A new study confirms that not only are female athletes at higher risk for more concussions, those concussions tend to be more severe.
Female Athletes at Higher Risk of More Concussions

In the study, “Sex-Related Differences in the Incidence, Severity, and Recovery of Concussion in Adolescent Student-Athletes Between 2009 and 2019,” published May 06, 2021 in The American Journal of Sports Medicine, the researchers sought to evaluate sex differences in concussion severity and recovery.
“The sex of an athlete is thought to modulate concussion incidence; however, the effects of concussion severity and recovery are less clear,” they wrote.

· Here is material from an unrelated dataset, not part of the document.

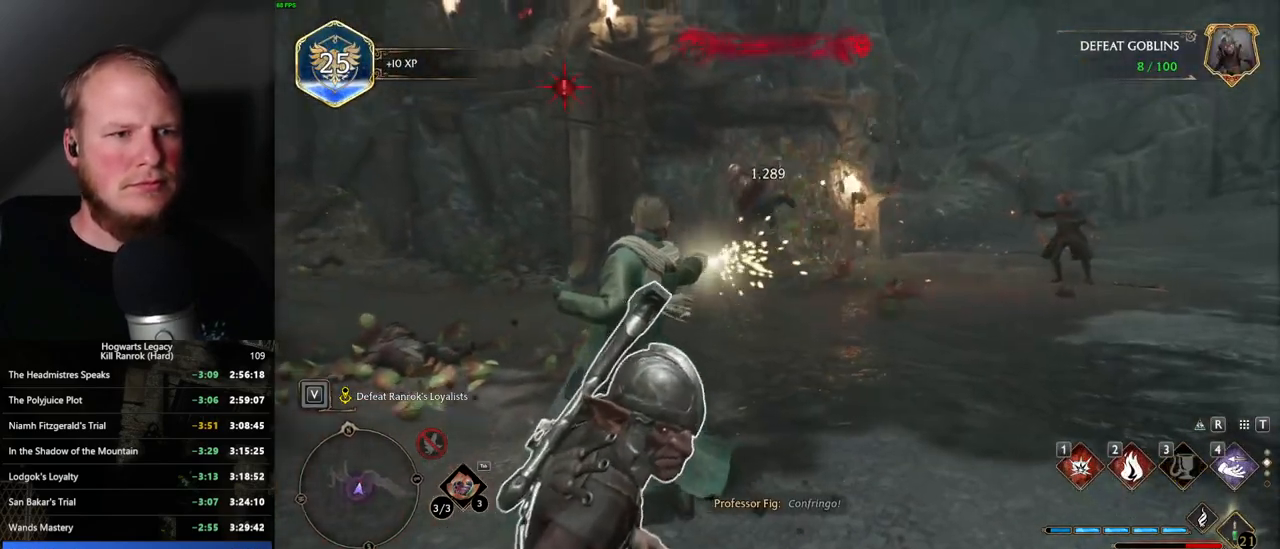
{"keys": ["w"], "mouse": [], "events": [[34, "z", "up"], [167, "z", "down"], [250, "z", "up"]]}
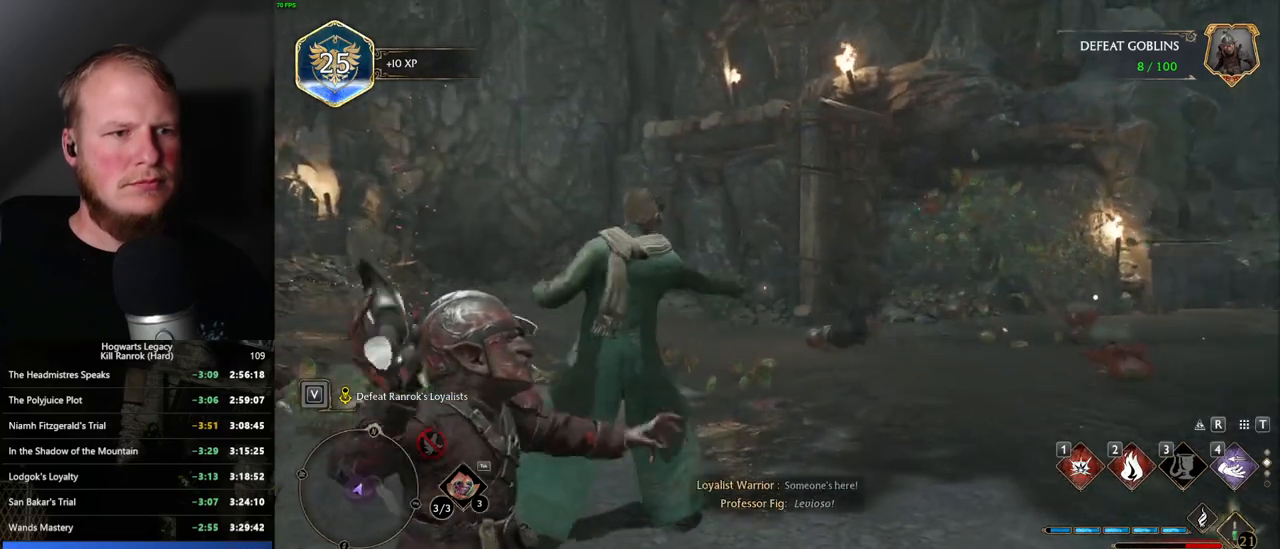
{"keys": ["d", "w"], "mouse": [], "events": [[50, "d", "down"], [134, "w", "up"], [167, "space", "down"], [317, "space", "up"], [450, "w", "down"]]}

The researchers used data from a large, diverse sample of young student-athletes. They calculated the incidence of concussion among male and female student-athletes between the ages of 12 to 22 years of age based on the immediate post-concussion assessment and cognitive testing results of 11,563 baseline and 5,216 postinjury tests. They then used the postinjury tests of 3,465 male and 1,751 female student-athletes to assess the differences in the Severity Index and recovery.
According to the data collected, when demographic differences were controlled for, the female athletes had higher odds of concussion (odds ratio, 1.62; 95% CI, 1.40-1.86; p < .0001) and higher Severity Index after concussion (β= 0.67; 95% CI, 0.02-1.32; p = .04).
The differences found in Severity Index scores were due to differences in Symptom (2.40 vs 2.94; p < .0001) and Processing Speed (0.91 vs. 1.06; p = .01), they reported. There was not however, any sex differences when it came to time to recovery, after the initial concussion Severity Index was controlled for (hazard ratio, 0.94; 95% CI, 0.78-1.12; p = .48).
“Using large, multisport cohorts, this study provides evidence that female athletes are at higher risk for more concussions and these concussions are more severe, but male and female athletes have similar recovery times when the analysis controls for initial concussion Severity Index,” the researchers wrote.

Discussion
This is a fascinating development. In my practice we've seen similar outcomes with the revised protocol. The key differentiator seems to be patient selection criteria. Has anyone else noticed the correlation with BMI thresholds?
Great point. I'd push back slightly on the conclusion, the sample size in the cited study is too small to draw population-level inferences. That said, the directional signal is compelling and worth a larger RCT.
We implemented a similar approach last year. Early results are promising but we're still gathering 12-month follow-up data. Happy to share our protocol if anyone is interested.